TASK INPUTS »

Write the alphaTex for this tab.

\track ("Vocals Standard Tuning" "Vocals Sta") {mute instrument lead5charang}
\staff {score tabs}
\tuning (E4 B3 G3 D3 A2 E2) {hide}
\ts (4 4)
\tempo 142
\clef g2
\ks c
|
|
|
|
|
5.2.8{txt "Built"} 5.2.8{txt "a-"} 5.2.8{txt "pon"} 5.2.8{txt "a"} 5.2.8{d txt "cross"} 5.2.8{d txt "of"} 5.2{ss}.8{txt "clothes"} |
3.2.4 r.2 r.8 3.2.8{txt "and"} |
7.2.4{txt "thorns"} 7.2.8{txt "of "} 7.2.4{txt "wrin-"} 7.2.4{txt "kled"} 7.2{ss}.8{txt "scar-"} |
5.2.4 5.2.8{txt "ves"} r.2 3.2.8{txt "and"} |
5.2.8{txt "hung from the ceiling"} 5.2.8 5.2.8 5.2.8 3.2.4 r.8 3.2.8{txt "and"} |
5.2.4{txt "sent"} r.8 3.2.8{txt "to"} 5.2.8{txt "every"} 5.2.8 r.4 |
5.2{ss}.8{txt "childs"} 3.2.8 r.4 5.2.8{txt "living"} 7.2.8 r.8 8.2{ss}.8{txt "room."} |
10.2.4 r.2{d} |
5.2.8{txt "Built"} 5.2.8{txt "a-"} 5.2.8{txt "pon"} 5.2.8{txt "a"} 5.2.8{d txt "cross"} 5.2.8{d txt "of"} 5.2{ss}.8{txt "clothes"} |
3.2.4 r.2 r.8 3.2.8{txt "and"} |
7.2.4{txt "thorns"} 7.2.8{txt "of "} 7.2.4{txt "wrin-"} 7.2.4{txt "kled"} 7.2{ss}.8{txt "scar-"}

EXERCISE OBJECTIVE »
Pull out each line of the records that contains the word "thorns", copying every such line in full.

REPLY TO THE TASK »
7.2.4{txt "thorns"} 7.2.8{txt "of "} 7.2.4{txt "wrin-"} 7.2.4{txt "kled"} 7.2{ss}.8{txt "scar-"} |
7.2.4{txt "thorns"} 7.2.8{txt "of "} 7.2.4{txt "wrin-"} 7.2.4{txt "kled"} 7.2{ss}.8{txt "scar-"}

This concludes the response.